Though WSPs are hinged within water utilities, their successful implementation is based on enhanced collaboration with partners outside the utility including catchment authorities, consumers and health authorities. Catchment authorities play a significant role in ensuring that the quantities of raw water required by utilities are met in the desired quality. Failure to meet these two parameters affects the smooth operations of the utility as it fails to produce the desired quality of drinking water in the right amounts. Unfortunately, utilities have traditionally not been expected to play any roles in ensuring the integrity of the catchment. This is because most of their mandate begins at the abstraction point and ends at the meter. This arrangement creates challenge as utilities are left with little say on the raw water quality they receive. This has the potential to compromise drinking water supplies in cases where utilities do not receive sufficient amounts of raw water, or receive raw water whose quality is too poor to be treated as per the specifications of the existing treatment plant. In other cases utilities are forced to endure financial constraints because of the high cost of treating poort quality raw water.
In recognition of these challenbges, IWA organised a session at the just concluded 18th African Water Association (AfWA) in Nairobi, Kenya, to discuss the role of utilities in catchment management. The session sought to explore the risks introduced in drinking water production and supply when catchment authorities and utility management fail to collaborate.
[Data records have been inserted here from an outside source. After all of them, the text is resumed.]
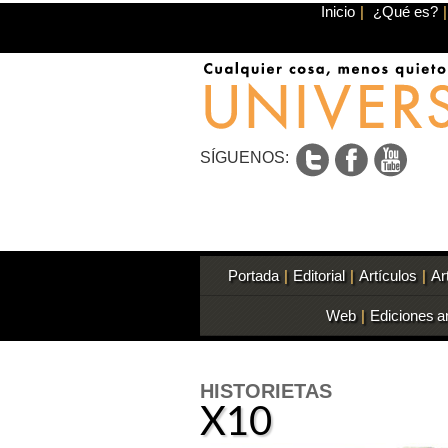
Inicio
|
¿Qué es?
|
SÍGUENOS:
Portada
|
Editorial
|
Artículos
|
Ar
Web
|
Ediciones a
HISTORIETAS
X10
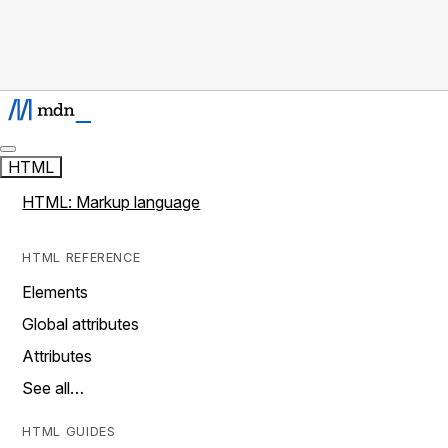
HTML
HTML: Markup language
HTML REFERENCE
Elements
Global attributes
Attributes
See all…
HTML GUIDES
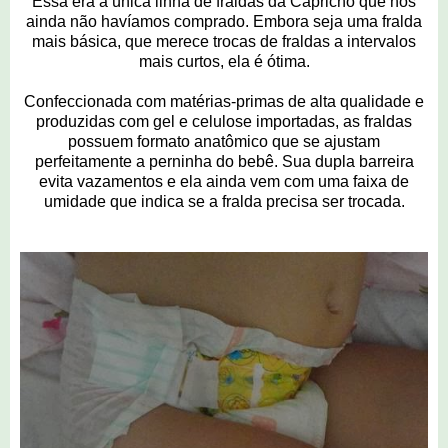
Essa era a única linha de fraldas da Capricho que nós
ainda não havíamos comprado. Embora seja uma fralda
mais básica, que merece trocas de fraldas a intervalos
mais curtos, ela é ótima.
Confeccionada com matérias-primas de alta qualidade e
produzidas com gel e celulose importadas, as fraldas
possuem formato anatômico que se ajustam
perfeitamente a perninha do bebê. Sua dupla barreira
evita vazamentos e ela ainda vem com uma faixa de
umidade que indica se a fralda precisa ser trocada.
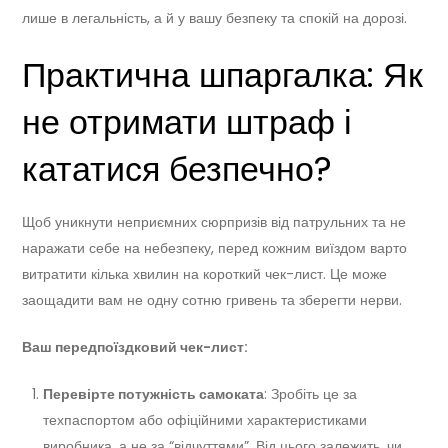
лише в легальність, а й у вашу безпеку та спокій на дорозі.
Практична шпаргалка: Як
не отримати штраф і
кататися безпечно?
Щоб уникнути неприємних сюрпризів від патрульних та не
наражати себе на небезпеку, перед кожним виїздом варто
витратити кілька хвилин на короткий чек-лист. Це може
заощадити вам не одну сотню гривень та зберегти нерви.
Ваш передпоїздковий чек-лист:
Перевірте потужність самоката
: Зробіть це за
техпаспортом або офіційними характеристиками
виробника, а не за “відчуттями”. Від цього залежить, чи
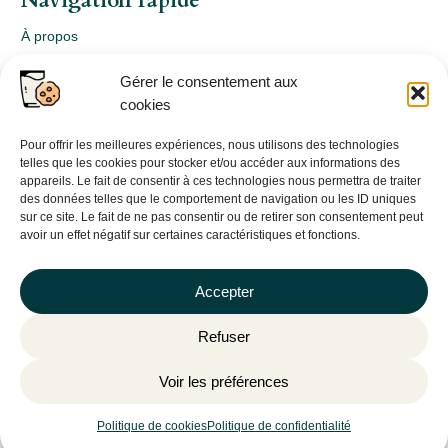
Navigation rapide
À propos
Webshop
Gérer le consentement aux
Nos produits
cookies
Conception
Consultation
Pour offrir les meilleures expériences, nous utilisons des technologies
telles que les cookies pour stocker et/ou accéder aux informations des
Contact
appareils. Le fait de consentir à ces technologies nous permettra de traiter
des données telles que le comportement de navigation ou les ID uniques
Informations légales
sur ce site. Le fait de ne pas consentir ou de retirer son consentement peut
avoir un effet négatif sur certaines caractéristiques et fonctions.
Mentions légales
Politique de confidentialité
Accepter
Politique de cookies (UE)
Refuser
CGV
Voir les préférences
©
Plantago
– 2026 | Site internet réalisé par l’agence web
Hé-
site pas
Politique de cookies
Politique de confidentialité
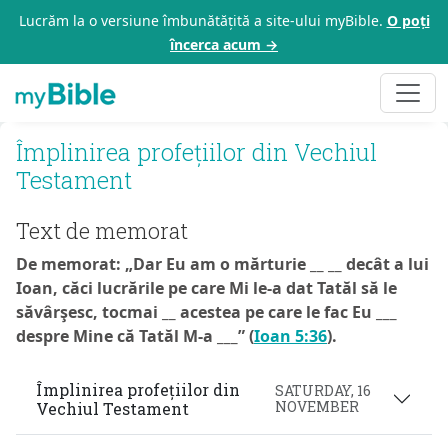
Lucrăm la o versiune îmbunătățită a site-ului myBible.
O poți
încerca acum →
Împlinirea profețiilor din Vechiul
Testament
Text de memorat
De memorat: „Dar Eu am o mărturie __ __ decât a lui
Ioan, căci lucrările pe care Mi le-a dat Tatăl să le
săvârşesc, tocmai __ acestea pe care le fac Eu ___
despre Mine că Tatăl M-a ___” (
Ioan 5:36
).
Împlinirea profețiilor din
SATURDAY, 16
NOVEMBER
Vechiul Testament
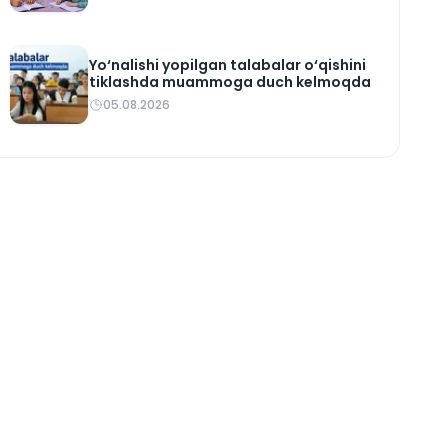
Yo‘nalishi yopilgan talabalar o‘qishini
tiklashda muammoga duch kelmoqda
05.08.2026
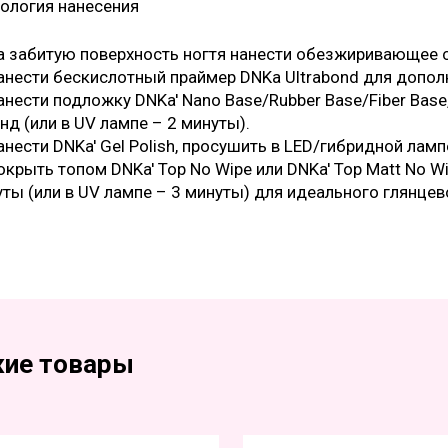
ология нанесения
а забитую поверхность ногтя нанести обезжиривающее 
анести бескислотный праймер DNKa Ultrabond для допол
анести подложку DNKa' Nano Base/Rubber Base/Fiber Bas
нд (или в UV лампе – 2 минуты).
анести DNKa' Gel Polish, просушить в LED/гибридной ламп
окрыть топом DNKa' Top No Wipe или DNKa' Top Matt No W
ты (или в UV лампе – 3 минуты) для идеального глянце
ие товары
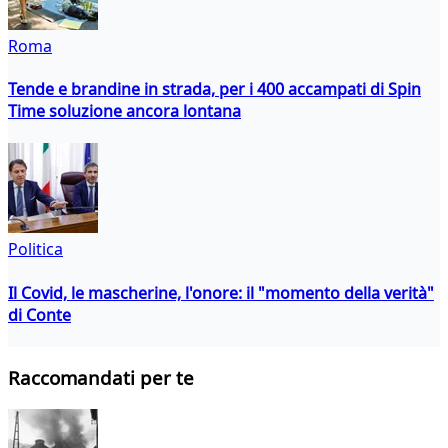
Roma
Tende e brandine in strada, per i 400 accampati di Spin
Time soluzione ancora lontana
Politica
Il Covid, le mascherine, l'onore: il "momento della verità"
di Conte
Raccomandati per te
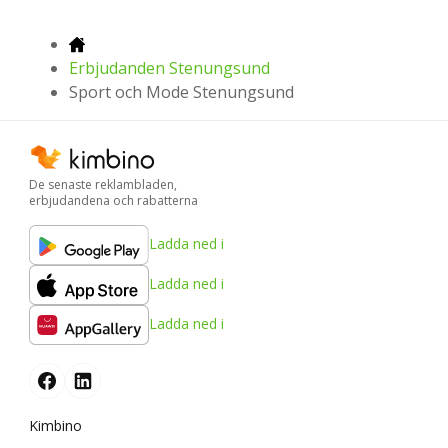
Erbjudanden Stenungsund
Sport och Mode Stenungsund
De senaste reklambladen,
erbjudandena och rabatterna
Ladda ned i
Ladda ned i
Ladda ned i
Kimbino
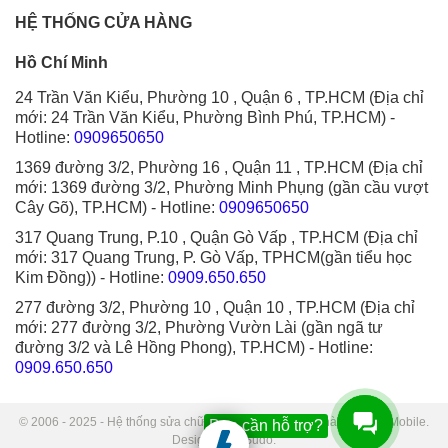
HỆ THỐNG CỬA HÀNG
Hồ Chí Minh
24 Trần Văn Kiểu, Phường 10 , Quận 6 , TP.HCM (Địa chỉ
mới: 24 Trần Văn Kiểu, Phường Bình Phú, TP.HCM)
-
Hotline:
0909650650
1369 đường 3/2, Phường 16 , Quận 11 , TP.HCM (Địa chỉ
mới: 1369 đường 3/2, Phường Minh Phụng (gần cầu vượt
Cây Gõ), TP.HCM)
- Hotline:
0909650650
317 Quang Trung, P.10 , Quận Gò Vấp , TP.HCM (Địa chỉ
mới: 317 Quang Trung, P. Gò Vấp, TPHCM(gần tiểu học
Kim Đồng))
- Hotline:
0909.650.650
277 đường 3/2, Phường 10 , Quận 10 , TP.HCM (Địa chỉ
mới: 277 đường 3/2, Phường Vườn Lài (gần ngã tư
đường 3/2 và Lê Hồng Phong), TP.HCM)
- Hotline:
0909.650.650
© 2006 - 2025 - Hệ thống sửa chữa điện thoại di động Thành Trung Mobile.
Bạn cần hỗ trợ?
Designed by Sudo.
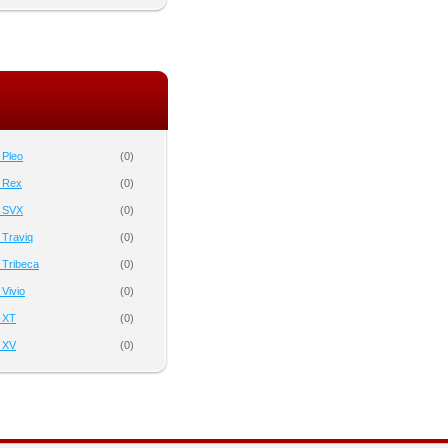
 Pleo
(
0
)
 Rex
(
0
)
 SVX
(
0
)
 Traviq
(
0
)
 Tribeca
(
0
)
Vivio
(
0
)
 XT
(
0
)
 XV
(
0
)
Among the presentations made was one by Eng. David Onyango, the Managing Director of Kisumu Water and Sewerage Company Limited (KIWASCO) in Kenya, and Mr. Francis Kere, the Head of Water Quality at Office National de l'Eau et de l'Assainissement (ONEA) in Burkina Faso. The utilities presented the risks they faced in the catchment and the measures they had put in place to mitigate the risks. They also expounded on the tools they had used to solve the challenges that required their collaboration with catchment managers. Eng. Joseph Kinyua, the Technical Co-ordination Manager at the Water Resources Management Authority (WRMA), Kenya, was at hand to provide the catchment managers' perspective during the panel discussion that followed. Four key conclusions were reached during the session:
1. Activities within the catchment have a direct impact on raw water for utilities in terms of quality and quantity. Utilities therefore need to be able to keep an eye on such activities, and if possible, influence them with a view of protecting the source waters.
2. To ensure this, the traditional mandate that most utilities in the world have been bestowed needs to be re-examined and expanded where possible to enable them play a more significant role in catchment management. This could be through either utilities management their basins where this may allow, or through a legally backed collaboration with existing catchment authorities.
3. Water Safety Planning is a significant tool for collaboration as it provides an avenue where utilities are able to bring catchment authorities and other stakeholders on board to find solutions to risks affecting the quantity and quality of raw water resources available to the utility. The forum created enables the the discussion of issues of mutual concern and collaboration in finding and implementing control measures to risks that may be identified that require support from stakeholders who include cathcment authorities.
4. The successful use of WSPs in this regard requires the creation of an enabling environment for WSP development and implementation. In many countries in Africa, this enabling environment does not exist. The enabling environment is created through a favourable legal and policy framework.